Wherever an image appears in the data, omit it and copy all the remaining text word for word.

--

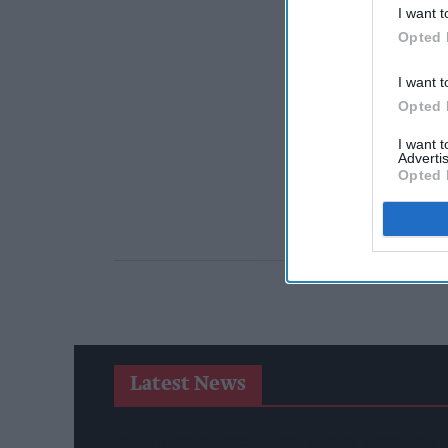
I want t
Opted 
I want t
Opted 
I want 
Advertis
Opted 
Latest News
SPAR Retailers Nigel And Sue Masters Retire After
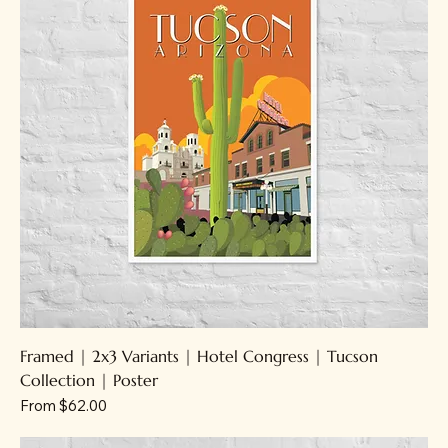
Framed | 2x3 Variants | Hotel Congress | Tucson
Collection | Poster
Sale Price
From
$62.00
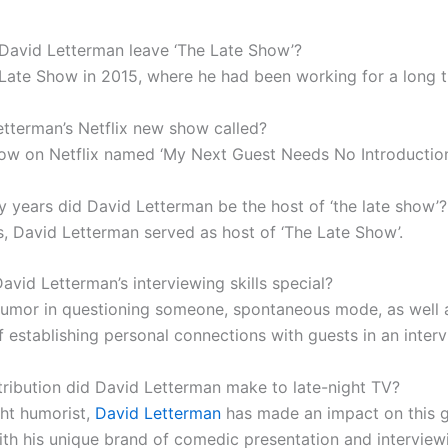
David Letterman leave ‘The Late Show’?
 Late Show in 2015, where he had been working for a long t
etterman’s Netflix new show called?
ow on Netflix named ‘My Next Guest Needs No Introduction
years did David Letterman be the host of ‘the late show’?
s, David Letterman served as host of ‘The Late Show’.
vid Letterman’s interviewing skills special?
 humor in questioning someone, spontaneous mode, as well 
f establishing personal connections with guests in an interv
ribution did David Letterman make to late-night TV?
ght humorist,
David Letterman
has made an impact on this g
with his unique brand of comedic presentation and interview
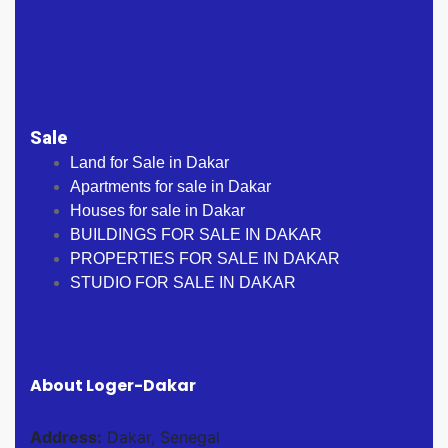
Sale
Land for Sale in Dakar
Apartments for sale in Dakar
Houses for sale in Dakar
BUILDINGS FOR SALE IN DAKAR
PROPERTIES FOR SALE IN DAKAR
STUDIO FOR SALE IN DAKAR
About Loger-Dakar
Address:
Dakar, Senegal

--

Exercise answer:
I want t
Opted 
I want t
Opted 
I want 
Advertis
Opted 
Latest News
SPAR Retailers Nigel And Sue Masters Retire After
Framed | 2x3 Variants | Hotel Congress | Tucson
Collection | Poster
Sale Price
From
$62.00
David Letterman leave ‘The Late Show’?
 Late Show in 2015, where he had been working for a long t
etterman’s Netflix new show called?
ow on Netflix named ‘My Next Guest Needs No Introduction
years did David Letterman be the host of ‘the late show’?
s, David Letterman served as host of ‘The Late Show’.
vid Letterman’s interviewing skills special?
 humor in questioning someone, spontaneous mode, as well 
f establishing personal connections with guests in an interv
ribution did David Letterman make to late-night TV?
ght humorist,
David Letterman
has made an impact on this g
with his unique brand of comedic presentation and interview
Sale
Land for Sale in Dakar
Apartments for sale in Dakar
Houses for sale in Dakar
BUILDINGS FOR SALE IN DAKAR
PROPERTIES FOR SALE IN DAKAR
STUDIO FOR SALE IN DAKAR
About Loger-Dakar
Address:
Dakar, Senegal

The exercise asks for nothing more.